Das derzeitige Urteil des Bundessozialgerichtes Kassel weitet die Möglichkeiten des 1EJ aus. Waren bisher lediglich 20 Stunden pro Woche möglich, so hat das BSG entschieden, dass auch 30 Wochenstunden zumutbar seien, eine Ablehnung somit ein Leistungskürzungsgrund wäre. Der Kläger hatte in dem 30stündigen 1EJ (er wickelte Bäume in Wildschutzfolie ein) eine irreguläre Verdrängung eines Arbeitsplatzes gesehen und wies zudem darauf hin, dass ihm durch die erhöhte Wochenarbeitszeit immer weniger Gelegenheit für die Erfüllung seiner Bewerbungspflicht gegeben würde.

Das BSG wies die Klage ab, ging jedoch auf die Frage der Bewerbungszeit nicht ein.

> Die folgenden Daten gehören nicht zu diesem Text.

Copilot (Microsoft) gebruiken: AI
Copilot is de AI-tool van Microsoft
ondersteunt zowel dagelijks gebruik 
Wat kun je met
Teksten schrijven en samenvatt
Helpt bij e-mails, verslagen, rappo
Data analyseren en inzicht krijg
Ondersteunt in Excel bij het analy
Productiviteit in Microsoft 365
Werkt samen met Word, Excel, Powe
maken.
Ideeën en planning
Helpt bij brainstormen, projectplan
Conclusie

Es beurteilte vielmehr die Frage der Wochenarbeitszeit und deren Auswirkung auf reguläre Arbeitsverhältnisse. Das Gesetz, so die Richter, biete keine Formulierung, die es möglich mache, eine Arbeitsplatzverdrängung allein durch die Wochenarbeitszeit zu sehen. Vielmehr ginge es um die reine Arbeitsplatzbeschreibung/die Art der Tätigkeit. Außerdem, so das BSG weiter, ginge es bei den 1EJ ja nicht um eine tatsächliche Entlohnung, sondern lediglich um einen Anreiz – immerhin erhielte der ALGII-Empfänger ja weiter seine Sozialleistungen. Zur weiteren Beurteilung der Tätigkeit wurde der Fall an das Bayerische Sozialgericht zurück verwiesen, wo er nun weiter behandelt wird. Der Kläger war beim Sozialgericht erfolglos, in der zweiten Instanz jedoch erfolgreich gewesen.

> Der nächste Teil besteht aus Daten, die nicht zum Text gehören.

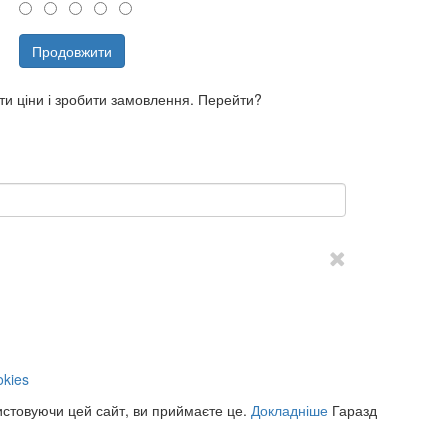
Продовжити
ти ціни і зробити замовлення. Перейти?
kies
истовуючи цей сайт, ви приймаєте це.
Докладніше
Гаразд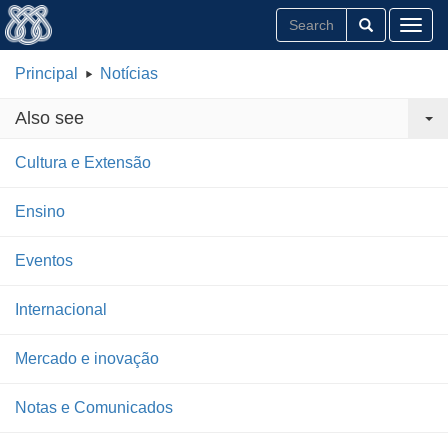
Toggl
Principal
Notícias
Also see
Cultura e Extensão
Ensino
Eventos
Internacional
Mercado e inovação
Notas e Comunicados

So das Gesetz tatsächlich die Verdrängung regulärer Arbeitsplätze nicht auch hinsichtlich der Wochenarbeitszeit bewertet (wie das BSG feststellte), ist dieses Urteil der Freifahrtschein für weitere 1EJs in Vollzeit. Warum die Gemeinde, die den Kläger zum Baumummanteln als 1EJ-Beschäftigten „einstellte“, bei einem solch hohen Arbeitsaufkommen nicht reguläre Arbeitskräfte beschäftigt, bewertete das BSG nicht. Es ist anzunehmen, dass dies dann erneut die so genannte „Zusätzlichkeit“ bedeutet – ein Arbeitsplatz, den die Kommune entweder nicht bezahlen kann oder will und somit denjenigen auferlegt, die sich nicht dagegen wehren können, dass sie dem Lohndumping weiter Vorschub leisten. In Zeiten der zunehmend klammen Kassen ist es nur noch eine Frage der Zeit, wann Müllentsorgung und dergleichen mehr von 1EJ-Kräften erledigt werden müssen. Zyniker fragen sich, warum 1EJ-Kräfte nicht auch zur Verteidigung der Freiheit am Hindukusch eingesetzt werden – aber vielleicht wäre es doch nicht ratsam, den „Überflüssigen“ auch noch Waffen zu geben.